Angesichts der sich verschlechternden Wirtschaftslage haben die Marktforscher von IDC ihre Prognosen für den westeuropäischen IT-Servicemarkt für 2009 um zwei Prozentpunkte nach unten korrigiert. Demnach soll das Geschäft mit IT-Dienstleistungen in diesem Jahr nur noch um 0,6 Prozent zulegen. Erst in der zweiten Jahreshälfte 2010 werde sich der Markt wieder langsam erholen und damit aufs ganze Jahr gerechnet um 2,2 Prozent wachsen. Für den Zeitraum 2009 bis 2013 rechnen die Experten mit einer durchschnittlichen Steigerung von 3,7 Prozent per annum.

Vor dem Hintergrund der Krise frieren die Anwenderunternehmen vor allem ihre nicht-diskreten Ausgaben ein, begründet IDC die neuen Prognosen. Weil immer weniger neue IT-Projekte grünes Licht erhielten, sollen die Projekt-bezogenen Aktivitäten in diesem Jahr um 1,4 Prozent zurückgehen. "Viele Vorhaben werden verschoben, in ihrem Umfang beschnitten oder in Einzelteile zerlegt", beschreibt Laura Converso, Research Manager bei IDC Europe. Dass Projekte komplett gestoppt werden, sei allerdings nur in Einzelfällen zu erwarten. "Die IT-Entscheidungen verzögern sich zwar, aber an Aktivitäten in Sachen Risiko-Management, M&A-Integration sowie an Vorhaben, die auf weitere Einsparungen abzielen, werden die Unternehmen mit großer Wahrscheinlichkeit festhalten", so die Expertin.
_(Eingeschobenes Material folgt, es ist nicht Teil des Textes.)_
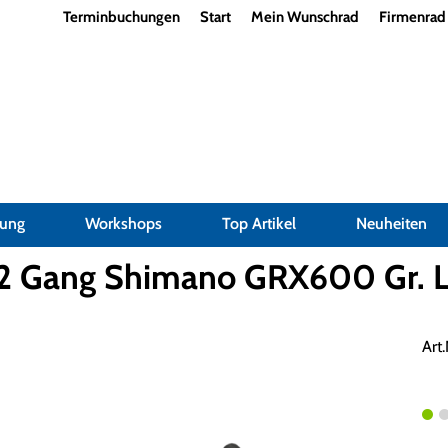
Terminbuchungen
Start
Mein Wunschrad
Firmenrad
dung
Workshops
Top Artikel
Neuheiten
22 Gang Shimano GRX600 Gr. 
Art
Wachstumsmotor ist nach wie vor das Outsourcing-Segment, auch wenn es zunehmend unter einem hohen Preisdruck leidet. Da Outsourcing jedoch weniger zyklischen Gegebenheiten unterworfen sei als etwa die Systemintegration oder Beratung, rechnet IDC hier mit einem Wachstum von 4,4 Prozent. Das Hauptmotiv für Auslagerungen ist und bleibt Kostensenkung. Die meisten Anwender bestehen jedoch nach wie vor auf hoher Qualität. Auch Outsourcing-Anbieter, die über Offshore-Kapazitäten verfügen, kommen gut an, beobachten die Experten.

Den größten Einbruch erwartet IDC im Bereich Wartung und Support sowie Training. Da die meisten Anwender ihre Support-Ausgaben auf ein Minimum zurückfahren, werden die Umsätze in diesem Segment um zwei Prozent sinken. Das Geschäft mit IT-Aus- und Weiterbildung soll angesichts des drastischen Rückgangs von Hard- und Softwarebestellungen sogar um fünf Prozent schrumpfen.